DIRECTIONS: Set down the data below word for word, and leave the images aside.

DATA RECORDS: Begin

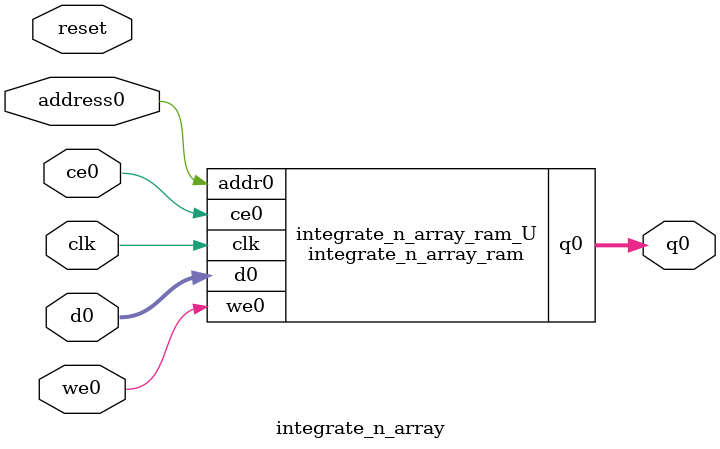
<source format=v>

`timescale 1 ns / 1 ps
module integrate_n_array_ram (addr0, ce0, d0, we0, q0,  clk);

parameter DWIDTH = 12;
parameter AWIDTH = 1;
parameter MEM_SIZE = 2;

input[AWIDTH-1:0] addr0;
input ce0;
input[DWIDTH-1:0] d0;
input we0;
output reg[DWIDTH-1:0] q0;
input clk;

(* ram_style = "distributed" *)reg [DWIDTH-1:0] ram[0:MEM_SIZE-1];




always @(posedge clk)  
begin 
    if (ce0) 
    begin
        if (we0) 
        begin 
            ram[addr0] <= d0; 
            q0 <= d0;
        end 
        else 
            q0 <= ram[addr0];
    end
end


endmodule


`timescale 1 ns / 1 ps
module integrate_n_array(
    reset,
    clk,
    address0,
    ce0,
    we0,
    d0,
    q0);

parameter DataWidth = 32'd12;
parameter AddressRange = 32'd2;
parameter AddressWidth = 32'd1;
input reset;
input clk;
input[AddressWidth - 1:0] address0;
input ce0;
input we0;
input[DataWidth - 1:0] d0;
output[DataWidth - 1:0] q0;



integrate_n_array_ram integrate_n_array_ram_U(
    .clk( clk ),
    .addr0( address0 ),
    .ce0( ce0 ),
    .d0( d0 ),
    .we0( we0 ),
    .q0( q0 ));

endmodule


</source>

DATA RECORDS: End

EXPECTED ANSWER:
<source format=v>

`timescale 1 ns / 1 ps
module integrate_n_array_ram (addr0, ce0, d0, we0, q0,  clk);

parameter DWIDTH = 12;
parameter AWIDTH = 1;
parameter MEM_SIZE = 2;

input[AWIDTH-1:0] addr0;
input ce0;
input[DWIDTH-1:0] d0;
input we0;
output reg[DWIDTH-1:0] q0;
input clk;

(* ram_style = "distributed" *)reg [DWIDTH-1:0] ram[0:MEM_SIZE-1];




always @(posedge clk)  
begin 
    if (ce0) 
    begin
        if (we0) 
        begin 
            ram[addr0] <= d0; 
            q0 <= d0;
        end 
        else 
            q0 <= ram[addr0];
    end
end


endmodule


`timescale 1 ns / 1 ps
module integrate_n_array(
    reset,
    clk,
    address0,
    ce0,
    we0,
    d0,
    q0);

parameter DataWidth = 32'd12;
parameter AddressRange = 32'd2;
parameter AddressWidth = 32'd1;
input reset;
input clk;
input[AddressWidth - 1:0] address0;
input ce0;
input we0;
input[DataWidth - 1:0] d0;
output[DataWidth - 1:0] q0;



integrate_n_array_ram integrate_n_array_ram_U(
    .clk( clk ),
    .addr0( address0 ),
    .ce0( ce0 ),
    .d0( d0 ),
    .we0( we0 ),
    .q0( q0 ));

endmodule


</source>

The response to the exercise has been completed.